Sports Minister Fikile Mbalula announced in April that he had banned SARU, Athletics SA, Cricket SA, and Netball SA from bidding for, or hosting, any major international tournaments as they had failed to achieve their transformation targets.

"By no manner of means do the Employment Equity Act and the National Sport and Recreation Act make provision for government interference in the selection of players for teams. This is exactly what the minister is now doing, and as civil society we simply cannot allow this to happen," he said.

'If the minister says jump, they ask how high'

According to the transformation charter, it was not government policy to promote the racial composition of sports teams or to prescribe to sports federations how to select their teams, Hermann argued.

International sporting codes stipulated that governments may not interfere in sport, he said.

AfriForum CEO Kallie Kriel said South African sporting federations had become spineless.

"If the minister says jump, they ask how high," Kriel said referring to the sporting federations and Cabinet accepting the charter.

Quotas in sport affected athletes’ careers and infringed on people’s dignity. It was insulting to a black player to get picked based on his or her race, and likewise for a white athlete to be left out based on their race, he said.

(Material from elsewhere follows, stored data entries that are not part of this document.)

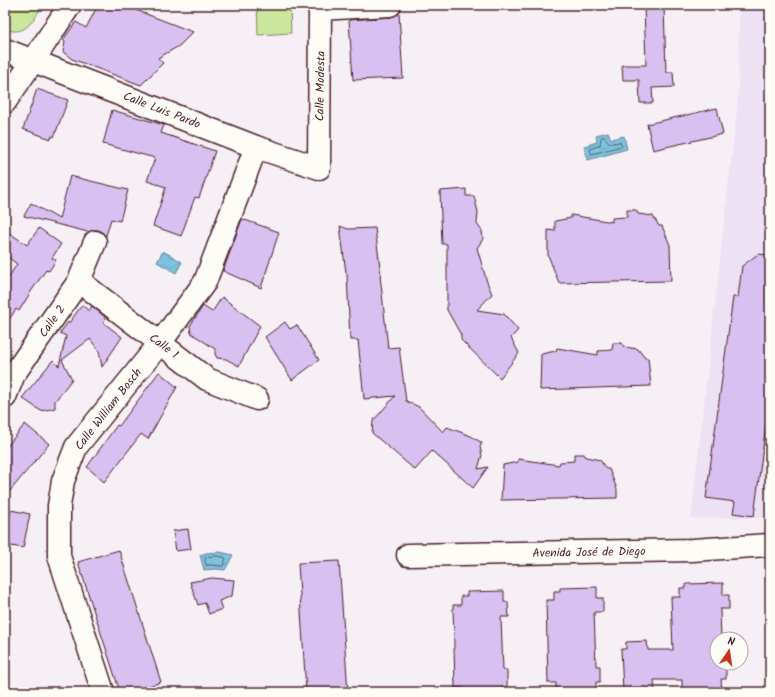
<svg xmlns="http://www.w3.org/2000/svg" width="775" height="697" font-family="Kalam,sans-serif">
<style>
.built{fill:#ede2f4}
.grass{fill:#cbe79e;stroke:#8a8364}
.water{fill:url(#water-waves);stroke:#698196}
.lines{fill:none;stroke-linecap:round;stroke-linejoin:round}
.shore{stroke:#5e6173;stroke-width:1}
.building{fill:#d8c0f0;stroke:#4a1f2b}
.minor-casing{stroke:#4a1f2b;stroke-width:25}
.minor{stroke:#fdfcf7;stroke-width:22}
.labels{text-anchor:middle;stroke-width:3;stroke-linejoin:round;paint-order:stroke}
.street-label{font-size:12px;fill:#4a1f2b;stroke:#fdfcf7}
</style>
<defs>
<pattern id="water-waves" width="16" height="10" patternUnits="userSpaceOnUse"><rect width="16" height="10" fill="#7dc3de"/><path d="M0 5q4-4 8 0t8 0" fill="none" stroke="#6ea7bf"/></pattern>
</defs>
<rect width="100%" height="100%" fill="#f6f0f6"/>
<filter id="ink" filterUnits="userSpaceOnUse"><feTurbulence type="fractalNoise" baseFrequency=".025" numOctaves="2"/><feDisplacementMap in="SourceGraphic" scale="8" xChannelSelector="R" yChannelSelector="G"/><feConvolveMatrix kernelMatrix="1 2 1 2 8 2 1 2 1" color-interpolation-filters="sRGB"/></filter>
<g filter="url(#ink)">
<path class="built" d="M739,5h31v513h-79l47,-420z"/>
<path class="grass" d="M5,5h38c-10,15 -17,32 -38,24z
M257,5h33l1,28 -33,2z"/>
<path class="water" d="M608,132l3,7 13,-3 3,13 -39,11 -4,-14 13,-4 -1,-7z
M163,251l19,11 -6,11 -19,-11z
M220,552l13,3 -8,15 -9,-1 -12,1 -4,-15 6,-2z"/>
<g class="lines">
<path class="shore" d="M604,137l6,6 10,-1 2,4 -31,8 -1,-5 10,-4 1,-7z
M219,556l7,2 -3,8 -17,-1 -1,-6 1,-2z"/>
</g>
<path class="building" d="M98,5h25l70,27 -14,14 -21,12 5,5 -22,22 -69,-26 -9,-7 2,-10 -2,-2 13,-18 10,6z
M644,5h20l2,67h7l1,15 -22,1 1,15h-13l-1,-23h-16l-1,-15h24z
M399,13l4,65 -50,2 -4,-60 42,-3z
M37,89l31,11 -14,37 -2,-1 -1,3 -28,-10z
M717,108l6,26 -70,16 -6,-26z
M112,110l52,15 -3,8 54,18 -16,47 -4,-1 -14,39 -28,-10 13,-39 -19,-6 8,-23 -52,-14z
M70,176l58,14 -8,31 -9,-2 -5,17 -7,-6h-5l-6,2 -64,-16 7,-13 28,16z
M466,189v7h8l4,16 -1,12 5,7 1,8 -6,9 10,34 5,12 -15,16 27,4 14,16 -7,8 8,15 -19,25 -39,-38v-5l-14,-25v-66h-5l-2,-53z
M627,210h9l2,4 15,2 6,10h3l8,19 1,36 -112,2 -11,-28v-25l7,1v-10l16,-3v-3l41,7v-4l15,-1z
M242,219l37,13 -18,56 -38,-17z
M340,226l8,3 27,-1 6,47h-1l8,73 11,-1 7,54 13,6 24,25 4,-5 24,9 11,7 -2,4 2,8 -4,14 10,-2 -15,21 -41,-37 -17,19 -43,-37 1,-12 22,-25 -31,3 -6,-59h-8l-3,-66 -1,-1z
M39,228l22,16 -9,14 4,2 -7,11 -3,-1 -14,20 -13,21 -3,-2 -11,17v-43l12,-19 -12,-9v-25l22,15z
M758,254l12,1v138l-16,123 -21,-3 2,-11 -29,-4 27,-201h5l4,-31z
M222,297l38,29 -21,40 -13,-7 -9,-1 -2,-4v-5l-24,-16 -1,-7 13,-20 9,6z
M82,305l7,6 3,-5 13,11 -1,6 18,14 -20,30 -3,-16 -9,-12 -28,21 10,19 -17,22v7l-14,3 -19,-13 31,-38 6,6 7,-30 -6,-3 8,-11 1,1z
M285,322l5,7 7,-4 22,35 -27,20 -27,-43z
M613,343h9l2,4 14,2 7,9h3l3,28 -111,4 1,-36 15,-3 1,-3 41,7v-4l14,-1z
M159,372l18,15 -29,52 -7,-5 -37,48 -17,-15 30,-42 2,1z
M25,424l24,20 -44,53v-48z
M574,454h10l2,3 14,3 6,9h3l8,20v9l-116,2 2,-35 15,-3v-3l41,6 1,-3 14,-1z
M11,510l19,4 -7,34 -18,-3z
M188,529l3,20 -15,2 -3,-20z
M119,550l42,132 -30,10h-11l-42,-130z
M339,561l9,131h-42l-8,-129z
M212,578l22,2 -2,16 -13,5 3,8 -13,5 -4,-11 -7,2 -8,-23z
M723,583v12h6v14h-9l1,30h-4v24h9v16h-5l1,13 -40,-1v-11h-28l1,12h-32l-2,-43h5v-7l21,-1 1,9h25l-2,-53h9v-9h6v-4z
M597,587v11h6v14h-9l2,54h4v16h-4v10h-40v-9h-8l-2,-83h8v-9h6v-3z
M504,591v11h4l1,15h-8l2,53h4v17h-5l1,5h-40v-4h-8l-2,-83h8v-9h6v-4z"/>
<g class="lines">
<g class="minor-casing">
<path id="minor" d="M319,9l71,-4
M5,50l251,97 63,21 1,-163
M5,102l28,-41 37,-56
M79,281l128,98 50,20
M5,397l9,-23 65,-93 16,-39
M408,555l284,-5 78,-5
M103,692l-44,-136v-50l4,-25 13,-34 84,-104 45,-61 51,-135"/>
</g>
<use href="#minor" class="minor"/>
</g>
</g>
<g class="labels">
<g class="street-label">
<text transform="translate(320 86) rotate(-89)" y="4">Calle Modesta</text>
<text transform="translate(162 110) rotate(21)" y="4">Calle Luis Pardo</text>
<text transform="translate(52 321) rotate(-55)" y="4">Calle 2</text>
<text transform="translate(164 346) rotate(37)" y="4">Calle 1</text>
<text transform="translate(108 409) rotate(-52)" y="4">Calle William Bosch</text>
<text transform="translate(589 552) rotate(-1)" y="4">Avenida José de Diego</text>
</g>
</g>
<rect width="775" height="697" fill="none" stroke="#fdfcf7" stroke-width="20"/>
<rect x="10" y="10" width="755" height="677" fill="none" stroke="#4a1f2b" stroke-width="1.5" filter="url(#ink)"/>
<g transform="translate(729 651) rotate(13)"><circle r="19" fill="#fdfcf7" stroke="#b5a4a5"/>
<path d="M0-3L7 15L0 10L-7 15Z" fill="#c8321e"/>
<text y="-6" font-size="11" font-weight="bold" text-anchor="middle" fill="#4a1f2b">N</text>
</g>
</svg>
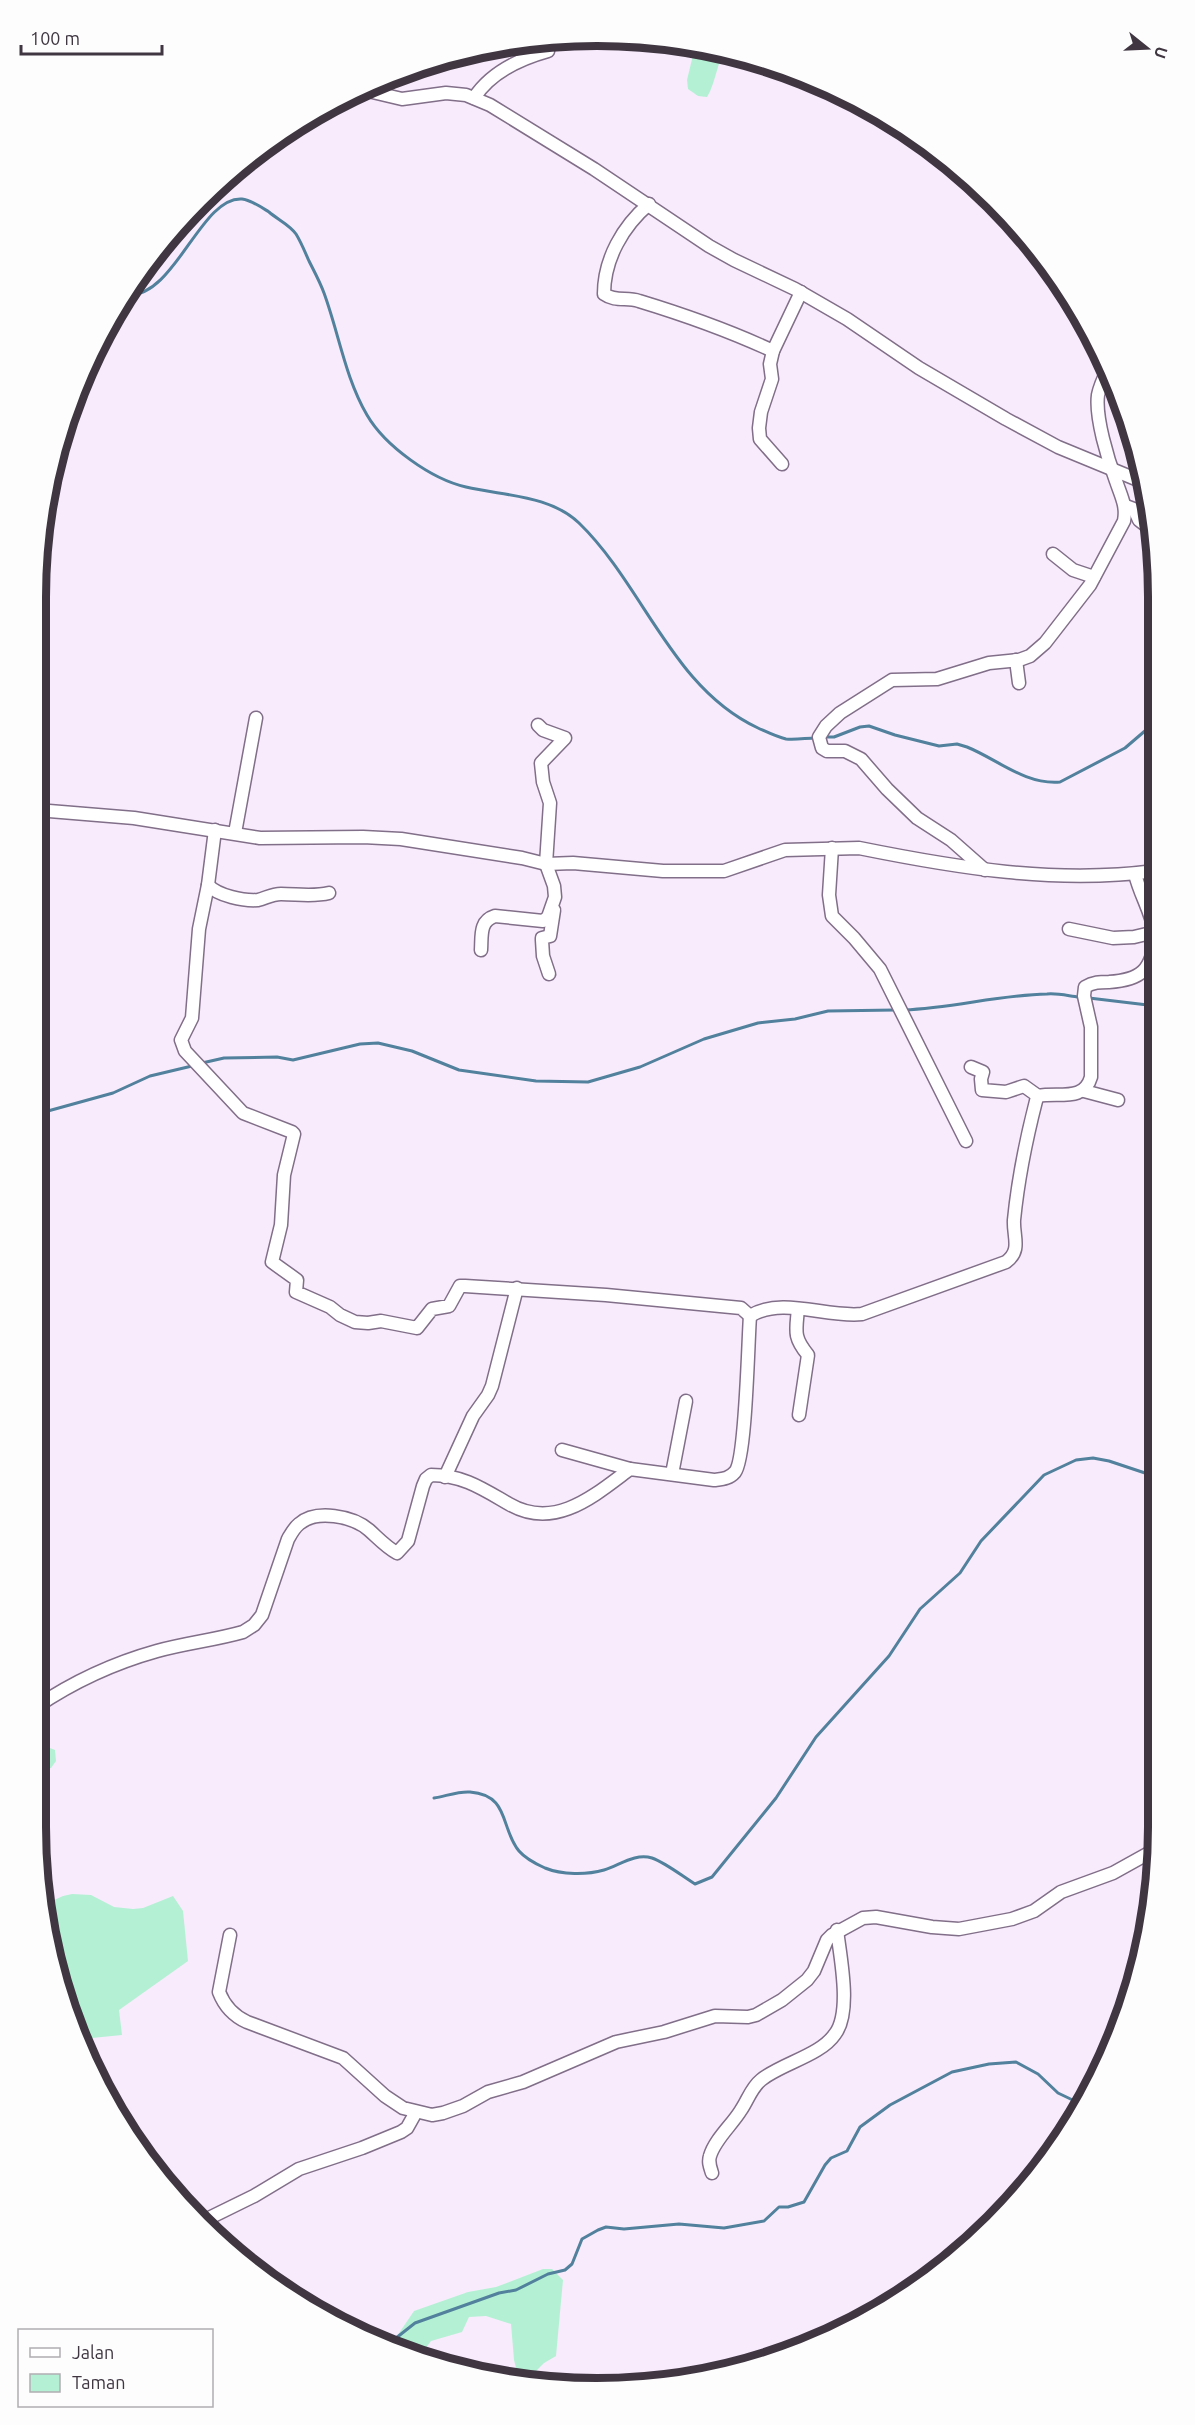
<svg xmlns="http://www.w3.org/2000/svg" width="1195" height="2425" viewBox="0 0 1195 2425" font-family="Ubuntu,sans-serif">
<rect width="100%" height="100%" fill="#f8ebfc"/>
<!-- green -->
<g fill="#b4f1d4">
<path d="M688 46 723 52C718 64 713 89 707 97L698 96 688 89 687 80 693 55Z"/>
<path d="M42 1745 55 1750 56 1761 51 1768 36 1771V1746Z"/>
<path d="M72 1894 91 1895 114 1907 133 1909 143 1908 173 1896 183 1911 188 1961 119 2010 122 2035 82 2039 66 2008 49 1908 52 1901 63 1896Z"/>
<path d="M543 2269H552L563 2280 556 2356 544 2363 531 2376 522 2375 516 2368 514 2360 511 2324 486 2316 469 2317 462 2332 431 2341 422 2353 389 2341 395 2339 414 2311 468 2292 496 2287Z"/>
</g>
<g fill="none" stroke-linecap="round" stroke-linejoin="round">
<!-- stream -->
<g stroke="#51819c" stroke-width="3">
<path d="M128 295C175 297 201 196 242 199 251 200 261 207 269 212 277 219 290 225 296 234 301 242 305 252 309 261 314 271 320 282 324 293 339 334 345 377 367 415 385 446 431 479 466 487 504 496 550 495 579 523 644 586 672 688 758 728 767 732 777 737 786 739 796 740 807 738 816 738"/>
<path d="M823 737H834L860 727 869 726 895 735 939 746 957 744 967 747C997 759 1025 785 1060 782L1125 748 1146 730 1155 727"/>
<path d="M1089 998 1156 1006"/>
<path d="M904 1010C953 1008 999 995 1047 994 1058 993 1069 996 1079 997"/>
<path d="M202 1063 224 1058 277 1057 293 1060 360 1044 378 1043 412 1051 459 1070 536 1081 588 1082 640 1067 704 1039 758 1023 795 1019 828 1011 895 1010"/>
<path d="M37 1114 113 1093 150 1076 192 1066"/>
<path d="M434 1798C446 1796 459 1791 470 1792 510 1795 500 1828 519 1851 525 1858 536 1864 545 1868 562 1875 587 1875 604 1870 620 1865 635 1853 652 1858 666 1863 682 1876 695 1884L712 1877 776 1798 816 1737 889 1656 920 1609 960 1573 981 1541 1044 1475 1076 1460 1093 1458 1109 1461 1157 1477"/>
<path d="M391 2342 415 2323 499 2293 516 2290 548 2274 565 2270 572 2264 582 2239 598 2230 606 2227 624 2229 679 2224 724 2228 764 2221 779 2207H788L804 2202 825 2165 831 2158 847 2151 860 2127 890 2105 952 2072 989 2064 1016 2062 1038 2074 1058 2093 1081 2104"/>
</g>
<defs>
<g id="minor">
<path d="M364 90 402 99 446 93 466 95 490 105 594 169 709 246 734 260 795 289 847 319 919 368 1006 419 1058 447 1143 482"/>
<path d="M474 98C491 72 519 59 548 51"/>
<path d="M649 204C623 226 604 259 604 294 615 302 627 297 639 301 685 315 730 331 773 351"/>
<path d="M782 464 760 439 759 428 761 412 772 379 770 364 773 351 801 292"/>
<path d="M1126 506 1134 509 1139 520 1148 527"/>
<path d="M1053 554 1073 570 1094 577"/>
<path d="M1016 660 1019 683"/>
<path d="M37 810 134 818 260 838 363 837 401 839 522 858 546 864 573 863 663 871H724L785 850 859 848C958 868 1055 884 1155 871"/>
<path d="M215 830 208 885C218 896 244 901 258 900 266 898 272 894 281 894 297 894 313 897 329 893"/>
<path d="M235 833 256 718"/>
<path d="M832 848 829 895 832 916 854 938 880 969 966 1141"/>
<path d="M985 870 951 840 917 818 887 789 861 759 845 751H827L822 748 819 737 826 726 840 713 892 680 937 679 989 663 1019 660 1030 656 1045 643 1090 585 1124 521C1127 506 1121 496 1116 481 1108 460 1095 417 1098 395 1100 385 1104 377 1108 369"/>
<path d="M1135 874C1140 895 1152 913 1155 934"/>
<path d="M208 885 199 929 192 1018 181 1040 185 1051 243 1113 292 1132 294 1134 284 1175 281 1225 272 1262 297 1280 296 1292 330 1307 340 1315 355 1322 368 1323 381 1321 417 1328 432 1309 449 1306 460 1286H465L606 1295 741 1308 750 1316C783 1296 826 1318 862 1314L1006 1262C1022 1250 1013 1237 1014 1220 1018 1180 1026 1140 1036 1101L1038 1096C1059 1092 1084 1102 1091 1077V1027L1084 996 1085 987C1093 982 1100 982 1109 982 1141 980 1152 970 1155 938"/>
<path d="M1069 929 1113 938 1134 937 1155 932"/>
<path d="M481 950C482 936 479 921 495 916L543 921 548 917 555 897 554 886 546 864 550 803 543 782 541 763 565 738 543 730 538 725"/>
<path d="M549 974 543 956 542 940V938L550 936 554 910"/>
<path d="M971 1067 983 1072 981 1079 982 1090 1006 1092 1024 1086 1038 1096"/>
<path d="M1084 1091 1118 1100"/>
<path d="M798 1309C796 1331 793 1337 808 1355L799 1415"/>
<path d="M562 1450 630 1469"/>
<path d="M672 1474 686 1401"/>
<path d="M445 1477 473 1416 488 1395 492 1386 517 1288"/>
<path d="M36 1707C73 1682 114 1663 157 1651 186 1643 215 1640 243 1632L254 1625 262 1615 288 1539C291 1534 294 1528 299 1524 316 1509 353 1516 369 1530 378 1538 386 1547 397 1553L408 1541 423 1486 426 1479 431 1475C463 1475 483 1489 509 1504 555 1531 595 1495 630 1469L714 1480C722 1479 729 1479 735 1472 746 1459 748 1341 750 1316"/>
<path d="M230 1935 219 1992C224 2005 234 2016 247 2022L343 2058 385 2096 403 2108 432 2115 443 2113 463 2106 488 2092 523 2082 616 2042 664 2032 715 2016 748 2017 756 2015 782 2000 807 1980 814 1971 827 1940 832 1935 863 1918 876 1917 932 1927 959 1929 1012 1919 1034 1911 1061 1892 1113 1873 1158 1848"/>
<path d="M712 2173C710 2167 708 2162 710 2156 715 2139 732 2125 741 2110 748 2100 751 2088 761 2080 782 2063 820 2056 835 2034 852 2012 840 1956 837 1930"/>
<path d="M201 2222 254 2196 299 2169 362 2148 401 2132 407 2128 416 2112"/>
</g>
</defs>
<!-- minor casing -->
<use href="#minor" stroke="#816e88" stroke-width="15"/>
<!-- minor -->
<use href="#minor" stroke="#fff" stroke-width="12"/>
</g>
<!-- crop -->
<path d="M0 0H1195V2425H0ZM597 46H597A551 551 0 0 1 1148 597V1827A551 551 0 0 1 597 2378H597A551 551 0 0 1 46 1827V597A551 551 0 0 1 597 46Z" fill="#fdfdfd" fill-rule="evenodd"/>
<path fill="none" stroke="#3f3642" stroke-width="8" d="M597 46H597A551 551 0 0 1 1148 597V1827A551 551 0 0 1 597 2378H597A551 551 0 0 1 46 1827V597A551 551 0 0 1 597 46Z"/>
<!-- legend -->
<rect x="18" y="2329" width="195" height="78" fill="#fdfdfd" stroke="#b1adb2" stroke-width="1.5"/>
<rect x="30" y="2348" width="30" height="9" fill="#ffffff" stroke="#b1adb2" stroke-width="1.5"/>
<text x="72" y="2359" font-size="18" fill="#3f3642">Jalan</text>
<rect x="30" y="2374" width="30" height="18" fill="#b4f1d4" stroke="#b1adb2" stroke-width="1.5"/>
<text x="72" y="2389" font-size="18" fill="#3f3642">Taman</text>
<!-- north arrow -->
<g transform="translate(1147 48) rotate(108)" stroke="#fdfdfd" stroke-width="4.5" paint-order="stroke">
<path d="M0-4.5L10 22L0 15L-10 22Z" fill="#3f3642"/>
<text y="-9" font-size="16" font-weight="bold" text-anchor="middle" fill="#3f3642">U</text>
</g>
<!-- scale -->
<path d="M21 45v9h141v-9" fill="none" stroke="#3f3642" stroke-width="3"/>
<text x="30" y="45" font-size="18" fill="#3f3642" stroke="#fdfdfd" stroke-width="4.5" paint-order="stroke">100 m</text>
</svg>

"We know certain players weren’t picked during the 2015 Rugby World Cup because of race and we also had the incident during the Cricket World Cup where an SMS was sent stating that certain players should be left out."

Kriel said many schools still did not have sporting facilities and that some sporting federations were not making any efforts in this regard.

"SARU is not making effort to promote rugby in areas like Atteridgeville and Mamelodi, but they would rather recruit players of colour from the Cape," he said.